What’s left to do for an Internet video streaming service looking to stand apart from its ravenous competitors? Netflix and, increasingly, Amazon have the market cornered on high-profile original series. Rogers’ and Shaw’s Shomi has the whole anti-robot-uprising thing going with its human-curated content collections. And all those network-specific services fill in the gaps with their own specific content niches.

So for Canadian company Bell Media’s streaming service CraveTV, the latest addition to this streaming media mix, the approach to being noteworthy was not about what could be added, but about what could be taken away.

“When you look at our platform, it’s almost what’s not there,” said Jon Taylor, VP of digital products and strategy for Bell Media. “That’s a differentiator against some of our competitors.

What begins with a bare-bones price point ($4 per month) and a highly-focused content offering (“we made a clear strategic decision from the get-go that this was about TV,” said Taylor, “not kids and not movies”) extends into Crave’s look, feel and flow on desktop and mobile devices. The first major missing feature one might observe is a recommendation engine – those rows of related offerings that line up underneath whatever you’re about to watch. For Crave, those recommended videos are needless clutter, and unnecessary for a service fixated primarily on television. Netflix, the original king of recommendations, developed its system based on its original role as a purveyor of films, which are concise, self-contained entities that lend themselves to being lumped together based on other films a viewer has enjoyed. But those variables of preference, said Taylor, aren’t “necessarily true in TV series,” which are generally longer, more complicated entities. In TV, the style of the storytelling is almost more important than what’s being told. For example, The Wire and NCIS: LA could both be classified as crime shows, but recommending one to a viewer because they liked the other makes zero sense – other than the vaguest of subject categories, the two shows share absolutely nothing in common. (Not that Netflix carries either one of those shows in its streaming inventory, but if it did, it’s not hard to envision a scenario in which one pops up below the other as a recommended video.)
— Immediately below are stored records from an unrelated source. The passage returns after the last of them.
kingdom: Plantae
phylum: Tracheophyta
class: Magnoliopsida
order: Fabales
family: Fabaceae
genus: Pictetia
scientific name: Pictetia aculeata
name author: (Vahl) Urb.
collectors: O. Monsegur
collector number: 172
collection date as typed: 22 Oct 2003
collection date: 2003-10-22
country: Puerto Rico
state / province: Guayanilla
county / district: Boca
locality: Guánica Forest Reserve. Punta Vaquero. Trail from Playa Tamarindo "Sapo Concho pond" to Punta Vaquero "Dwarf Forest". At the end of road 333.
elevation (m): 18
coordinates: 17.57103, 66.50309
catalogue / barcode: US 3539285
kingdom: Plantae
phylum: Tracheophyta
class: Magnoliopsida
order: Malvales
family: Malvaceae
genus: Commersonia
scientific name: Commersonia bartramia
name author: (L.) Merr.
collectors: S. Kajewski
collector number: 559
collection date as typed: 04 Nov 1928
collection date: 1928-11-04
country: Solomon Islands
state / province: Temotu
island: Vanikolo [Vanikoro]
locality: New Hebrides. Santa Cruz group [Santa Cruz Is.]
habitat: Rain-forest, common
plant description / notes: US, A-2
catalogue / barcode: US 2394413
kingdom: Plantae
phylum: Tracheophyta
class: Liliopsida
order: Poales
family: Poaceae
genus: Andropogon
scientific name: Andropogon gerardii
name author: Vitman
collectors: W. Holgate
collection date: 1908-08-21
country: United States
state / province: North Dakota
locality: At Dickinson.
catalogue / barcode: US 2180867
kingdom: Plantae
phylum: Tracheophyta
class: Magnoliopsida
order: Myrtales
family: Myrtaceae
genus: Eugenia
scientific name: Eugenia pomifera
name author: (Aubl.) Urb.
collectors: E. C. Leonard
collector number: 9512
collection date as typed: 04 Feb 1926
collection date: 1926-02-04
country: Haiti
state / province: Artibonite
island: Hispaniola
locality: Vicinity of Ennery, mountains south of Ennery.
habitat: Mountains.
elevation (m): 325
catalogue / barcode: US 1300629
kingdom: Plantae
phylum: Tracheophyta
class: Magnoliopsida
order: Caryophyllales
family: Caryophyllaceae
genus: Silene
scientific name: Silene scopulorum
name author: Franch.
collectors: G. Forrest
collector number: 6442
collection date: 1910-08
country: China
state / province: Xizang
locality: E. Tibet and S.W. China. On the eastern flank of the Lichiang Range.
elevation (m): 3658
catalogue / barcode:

“You need to get [recommendations] right and no one, in my opinion, does a good job at it,” said Taylor. “It’s almost like a feature we talk about for press releases but I don’t think it drives user consumption.” Ultimately, he continued, “people know what they want to watch” and the surest guide for determining that comes from word of mouth. To that end, the Crave app simply shows users what’s trending and what’s popular, and lets them take it from there.

The reality of TV, said Taylor, is “you’re sampling that first or second episode and then you get hooked or you don’t.” Crave leaves it up to you to get hooked; once you are, it makes it as easy as possible to get reeled in, with tools like “My Cravings,” which automatically populates with shows you watch for longer than three minutes. Additionally, a single click at the end of an episode brings on the next one.

A similar principle applied to Crave’s decision to leave third-party ratings systems out of its app. TV shows are enjoyed by increasingly niche audiences, and even the highest cumulative ratings from critics, explained Taylor, don’t guarantee a show will be enjoyed by the masses.

“Even for a critically acclaimed show like The Sopranos, it’s not for everyone,” he said.

Freed from the clutter of ratings and recommendations, Crave’s user interface is sleek and spare, with a velvety black background that implies the presence of premium content. Committed to an aesthetic that mirrors quality, the app’s poster art for shows pops against the backdrop. Whenever possible, posters correspond to specific seasons, rather than offering general artwork encompassing all of a show’s seasons.

“These are little tweaks but I highlight them because the design is intended to feel like you’re entering a premium space,” said Taylor.

In the end, he continued, bells and whistles are secondary to the core tenets that provide easy access to great content: “Search needs to work flawlessly and needs to be predictive, collections need to be simple to change out, we need to display what’s new and what’s trending, and other than that we believe social media and your family and friends are going to tell you to watch,” he said. “It’s the good stuff.”